• To-do item
Reproduce each of the following records verbatim, line by line, without altering any characters.

[Stored data]

[Start of section]

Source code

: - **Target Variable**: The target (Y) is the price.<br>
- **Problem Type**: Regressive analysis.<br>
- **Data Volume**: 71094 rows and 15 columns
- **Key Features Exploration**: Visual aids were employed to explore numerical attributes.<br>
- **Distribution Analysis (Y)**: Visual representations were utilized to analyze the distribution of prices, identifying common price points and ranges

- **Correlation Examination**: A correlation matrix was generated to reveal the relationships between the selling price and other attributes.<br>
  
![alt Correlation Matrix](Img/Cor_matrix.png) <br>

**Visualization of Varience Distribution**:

[End of section]

• Exercise response
Source code

: - **Target Variable**: The target (Y) is the price.<br>
- **Problem Type**: Regressive analysis.<br>
- **Data Volume**: 71094 rows and 15 columns
- **Key Features Exploration**: Visual aids were employed to explore numerical attributes.<br>
- **Distribution Analysis (Y)**: Visual representations were utilized to analyze the distribution of prices, identifying common price points and ranges

- **Correlation Examination**: A correlation matrix was generated to reveal the relationships between the selling price and other attributes.<br>
  
![alt Correlation Matrix](Img/Cor_matrix.png) <br>

**Visualization of Varience Distribution**:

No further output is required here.